As everyone providing assistance here knows, I am neither a student in a class nor doing homework. This came up in a project I am working on, and I cannot figure out whether there is no answer or whether I am missing something obvious.

$$P(X)= \text {a known positive value } a < 1;\\ P(Y) = \text {a known positive value } b < 1;\\ P(Z) = \text {a known positive value } c < 1;\\ P(Y \ | \ X) = 1;\\ P(Y \ | \ Z) = 1, \text { and}\\ P(Z \ | \ Y) = \text {a known positive value } d < 1.$$
The question is whether a, b, c, and d are sufficient to compute $P(Z \ | \ X)$, and if so how?

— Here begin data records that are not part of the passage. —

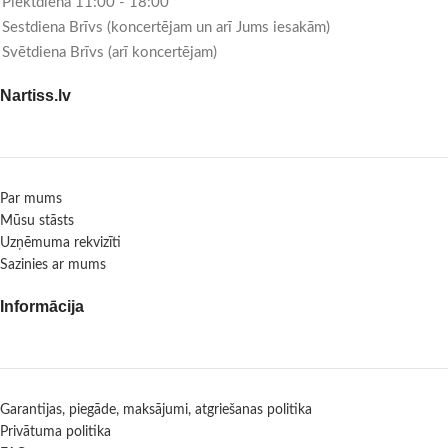
Piektdiena 11:00 - 18:00
Sestdiena Brīvs (koncertējam un arī Jums iesakām)
Svētdiena Brīvs (arī koncertējam)
Nartiss.lv
Par mums
Mūsu stāsts
Uzņēmuma rekvizīti
Sazinies ar mums
Informācija
Garantijas, piegāde, maksājumi, atgriešanas politika
Privātuma politika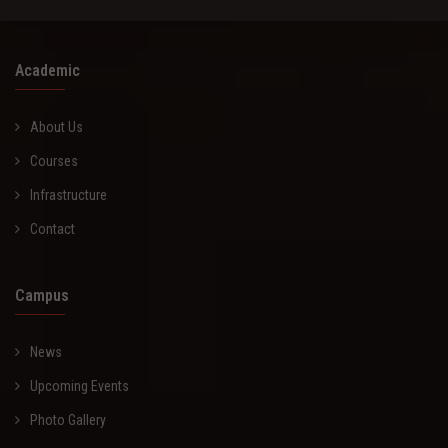
Academic
About Us
Courses
Infrastructure
Contact
Campus
News
Upcoming Events
Photo Gallery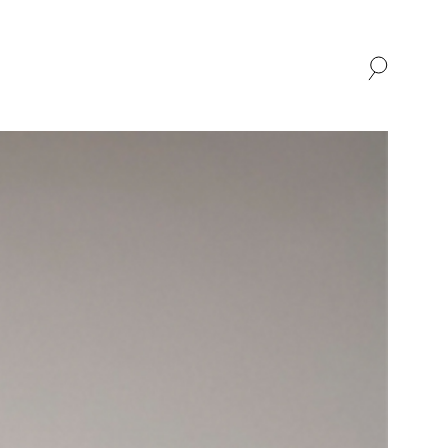
SHOP
ABOUT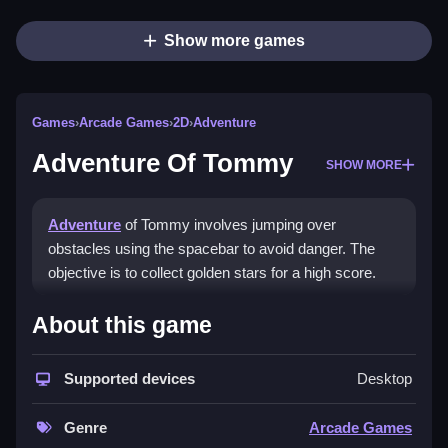
Show more games
Games
›
Arcade Games
›
2D
›
Adventure
Adventure Of Tommy
SHOW MORE
Adventure
of Tommy involves jumping over
obstacles using the spacebar to avoid danger. The
objective is to collect golden stars for a high score.
How To Play Adventure Of
About this game
Tommy
Supported devices
Desktop
Click start to play instantly on sites, and use the
spacebar to jump.
Genre
Arcade Games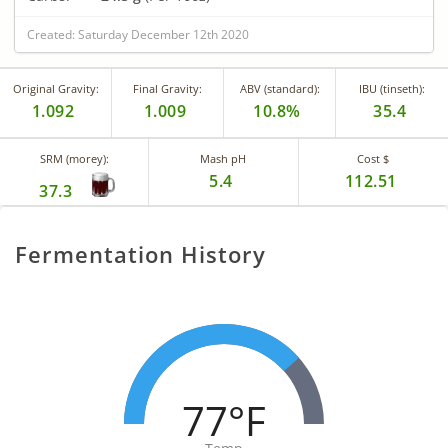
Created: Saturday December 12th 2020
Original Gravity:
Final Gravity:
ABV (standard):
IBU (tinseth):
1.092
1.009
10.8%
35.4
SRM (morey):
Mash pH
Cost $
5.4
112.51
37.3
Fermentation History
77°F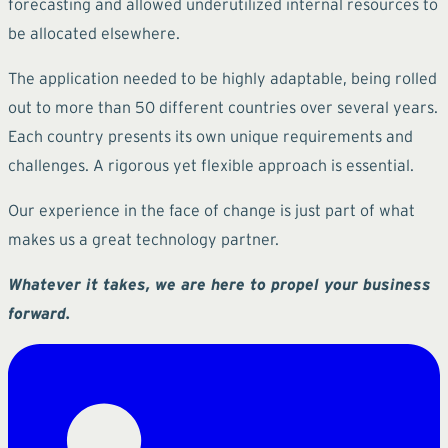
forecasting and allowed underutilized internal resources to
be allocated elsewhere.
The application needed to be highly adaptable, being rolled
out to more than 50 different countries over several years.
Each country presents its own unique requirements and
challenges. A rigorous yet flexible approach is essential.
Our experience in the face of change is just part of what
makes us a great technology partner.
Whatever it takes, we are here to propel your business
forward.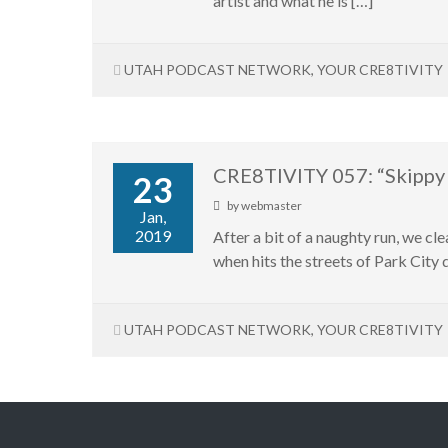
artist and what he is […]
UTAH PODCAST NETWORK
,
YOUR CRE8TIVITY
CRE8TIVITY 057: “Skippy
23
by
webmaster
Jan,
2019
After a bit of a naughty run, we c
when hits the streets of Park City 
UTAH PODCAST NETWORK
,
YOUR CRE8TIVITY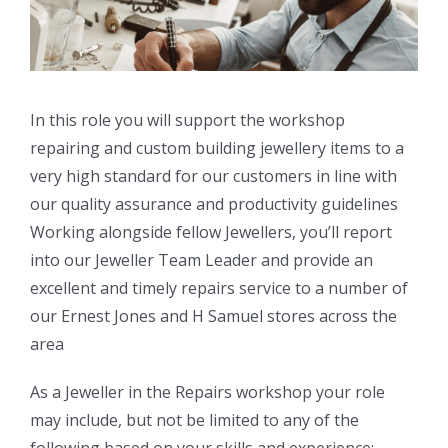
In this role you will support the workshop
repairing and custom building jewellery items to a
very high standard for our customers in line with
our quality assurance and productivity guidelines
Working alongside fellow Jewellers, you’ll report
into our Jeweller Team Leader and provide an
excellent and timely repairs service to a number of
our Ernest Jones and H Samuel stores across the
area
As a Jeweller in the Repairs workshop your role
may include, but not be limited to any of the
following based on your skills and experience:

I cannot prove a, b, c, and d are sufficient nor that they are not. I am feeling like an idiot and keep going in circles.

 

[The Highlander]

Please show us what you have already tried. ???

 

[Dr.Peterson]

As everyone providing assistance here knows, I am neither a student in a class nor doing homework. This came up in a project I am working on, and I cannot figure out whether there is no answer or whether I am missing something obvious.

$$P(X)= \text {a known positive value } a < 1;\\ P(Y) = \text {a known positive value } b < 1;\\ P(Z) = \text {a known positive value } c < 1;\\ P(Y \ | \ X) = 1;\\ P(Y \ | \ Z) = 1, \text { and}\\ P(Z \ | \ Y) = \text {a known positive value } d < 1.$$
The question is whether a, b, c, and d are sufficient to compute $P(Z \ | \ X)$, and if so how?

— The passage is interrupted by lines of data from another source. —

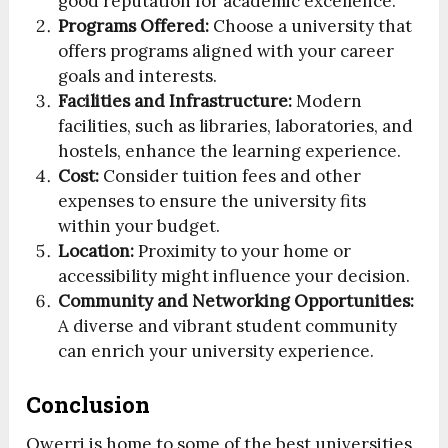
good reputation for academic excellence.
Programs Offered:
Choose a university that
offers programs aligned with your career
goals and interests.
Facilities and Infrastructure:
Modern
facilities, such as libraries, laboratories, and
hostels, enhance the learning experience.
Cost:
Consider tuition fees and other
expenses to ensure the university fits
within your budget.
Location:
Proximity to your home or
accessibility might influence your decision.
Community and Networking Opportunities:
A diverse and vibrant student community
can enrich your university experience.
Conclusion
Owerri is home to some of the best universities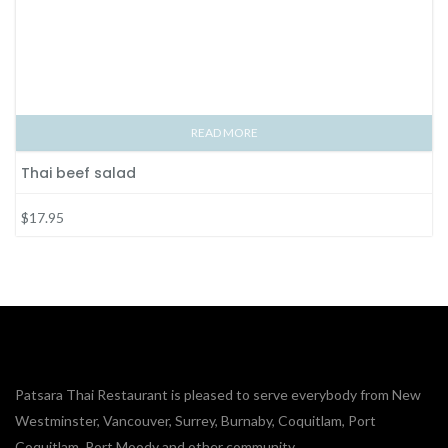
READ MORE
Thai beef salad
$17.95
Patsara Thai Restaurant is pleased to serve everybody from New
Westminster, Vancouver, Surrey, Burnaby, Coquitlam, Port
Coquitlam, Port Moody and other community.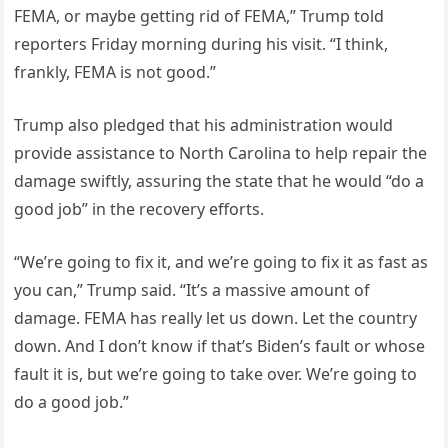
FEMA, or maybe getting rid of FEMA,” Trump told
reporters Friday morning during his visit. “I think,
frankly, FEMA is not good.”
Trump also pledged that his administration would
provide assistance to North Carolina to help repair the
damage swiftly, assuring the state that he would “do a
good job” in the recovery efforts.
“We’re going to fix it, and we’re going to fix it as fast as
you can,” Trump said. “It’s a massive amount of
damage. FEMA has really let us down. Let the country
down. And I don’t know if that’s Biden’s fault or whose
fault it is, but we’re going to take over. We’re going to
do a good job.”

I cannot prove a, b, c, and d are sufficient nor that they are not. I am feeling like an idiot and keep going in circles.

I believe the answer is no.

The circles I went in are Venn diagrams, starting with the subset relationship implied by the 1's (ignoring possible measure-zero effects). I also observed that d is redundant.

But I'm not willing to declare my answer as proved, because I've only thought about it informally with little pictures.

 

[blamocur]

I agree with @Dr.Peterson. Treating $X,Y,Z$ as sets, we can show that $X\subset Y$ and $Z\subset Y$ (again, ignoring zero measure subsets). The question can now be reduced to whether the knowledge of $P(Z|Y)$ is enough to compute $P(Y|Z)$, which it is not in the general case.
It should be possible to construct a counterexample with a Venn diagram, but I feel too lazy for that.